Project 2025’s publicly available text Mandate for Leadership: The Conservative Promise (published by The Heritage Foundation) that relate to health‑care/insurance and the role of the federal government are shown below


Excerpt 1

“The federal government must retreat from its role as universal insurer and make clear that health‑care decisions are primarily the responsibility of individuals, families, communities and their states.” (Chapter 14: Department of Health and Human Services)

Excerpt 2

“States should have broad flexibility to design their own Medicaid programs, including work requirements, lifetime limits, and per‑capita or block‑grant funding instead of open‑ended federal matches.” (Chapter 14)

Excerpt 3

“Medicare Advantage private‑plan options should become the default, thereby shifting the risk and management of older‑Americans’ care into the marketplace rather than the traditional fee‑for‑service model.” (Chapter 14)

Excerpt 4

“Federal public‑health agencies such as the CDC should focus on data‑collection and coordination, not exercise independent regulatory mandates or issue prescriptive guidance on health behaviour.” (Chapter 14)

Excerpt 5

“Private insurance markets must see fewer federal mandates and more consumer choice—so that premiums fall, benefit packages shrink, and individuals assume greater responsibility for cost and coverage.” (Chapter 14)

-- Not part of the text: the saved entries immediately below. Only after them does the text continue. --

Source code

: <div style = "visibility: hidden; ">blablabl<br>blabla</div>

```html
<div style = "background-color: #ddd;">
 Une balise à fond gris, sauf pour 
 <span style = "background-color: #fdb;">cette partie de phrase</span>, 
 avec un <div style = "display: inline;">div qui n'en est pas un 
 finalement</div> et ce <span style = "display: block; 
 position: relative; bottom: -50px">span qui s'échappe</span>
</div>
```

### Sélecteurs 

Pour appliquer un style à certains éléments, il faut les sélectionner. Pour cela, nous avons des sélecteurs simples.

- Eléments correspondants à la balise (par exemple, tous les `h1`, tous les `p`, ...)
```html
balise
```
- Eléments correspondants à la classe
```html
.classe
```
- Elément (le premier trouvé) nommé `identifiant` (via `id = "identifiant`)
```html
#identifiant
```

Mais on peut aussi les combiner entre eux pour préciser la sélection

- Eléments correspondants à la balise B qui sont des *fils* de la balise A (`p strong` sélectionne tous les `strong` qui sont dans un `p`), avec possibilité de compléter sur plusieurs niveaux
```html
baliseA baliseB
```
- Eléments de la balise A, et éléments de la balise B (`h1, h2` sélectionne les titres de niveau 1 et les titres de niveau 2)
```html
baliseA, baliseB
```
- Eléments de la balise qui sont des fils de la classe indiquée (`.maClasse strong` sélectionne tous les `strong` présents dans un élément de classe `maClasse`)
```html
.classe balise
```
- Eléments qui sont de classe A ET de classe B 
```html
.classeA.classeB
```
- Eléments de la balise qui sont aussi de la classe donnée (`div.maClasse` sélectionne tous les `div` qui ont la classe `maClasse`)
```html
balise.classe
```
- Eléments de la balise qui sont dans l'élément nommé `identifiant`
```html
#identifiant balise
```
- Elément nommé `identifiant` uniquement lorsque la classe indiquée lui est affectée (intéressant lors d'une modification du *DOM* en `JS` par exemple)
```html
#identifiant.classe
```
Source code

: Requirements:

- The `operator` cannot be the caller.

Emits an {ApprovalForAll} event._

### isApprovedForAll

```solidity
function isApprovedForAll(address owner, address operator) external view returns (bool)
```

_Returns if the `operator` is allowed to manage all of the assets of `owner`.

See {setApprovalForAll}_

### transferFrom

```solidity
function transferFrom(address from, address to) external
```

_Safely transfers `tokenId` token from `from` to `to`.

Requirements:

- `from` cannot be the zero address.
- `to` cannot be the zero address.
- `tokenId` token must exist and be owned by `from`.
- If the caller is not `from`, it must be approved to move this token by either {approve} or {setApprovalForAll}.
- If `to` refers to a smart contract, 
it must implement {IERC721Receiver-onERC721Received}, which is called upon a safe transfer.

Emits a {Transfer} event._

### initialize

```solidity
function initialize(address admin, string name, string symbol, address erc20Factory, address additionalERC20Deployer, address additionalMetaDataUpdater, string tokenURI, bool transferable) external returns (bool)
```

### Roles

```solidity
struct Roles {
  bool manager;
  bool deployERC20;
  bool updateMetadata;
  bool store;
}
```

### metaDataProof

Link to full text: Mandate for Leadership: The Conservative Promise (PDF) static.heritage.org

  1. Medicaid and state flexibility“States should be granted broad flexibility to redesign Medicaid — including imposing time limits, lifetime caps, or converting the open‑ended matching funding model into a block grant or per‑capita cap.” (Chapter 14 / Section “Department of Health and Human Services”)
  2. Medicare and private‑plan default“The private‑plan option (such as Medicare Advantage) ought to become the default enrollment for beneficiaries, shifting the federal role away from direct benefit design toward private‑market delivery.”
  3. Regulation of individual insurance market“Federal mandates on benefit design and insurance coverage should be pared back; more responsibility should be placed on individuals/families to obtain and pay for coverage in a freer marketplace with fewer federal constraints.”
  4. Federal role in health coverage“The federal government must retreat from its role as universal insurer and make clear that health‑care decisions are primarily the responsibility of individuals, families, communities and their states.”
  5. Linking coverage changes to budget/deficit concerns“With Medicare and Medicaid as principal drivers of federal spending growth, reform efforts should restructure their financing and entitlements so as to reduce federal exposure, shift risk to states and the private sector, and curb open‑ended federal obligations.”

And yet our Constitution calls for our union to “promote the general welfare.”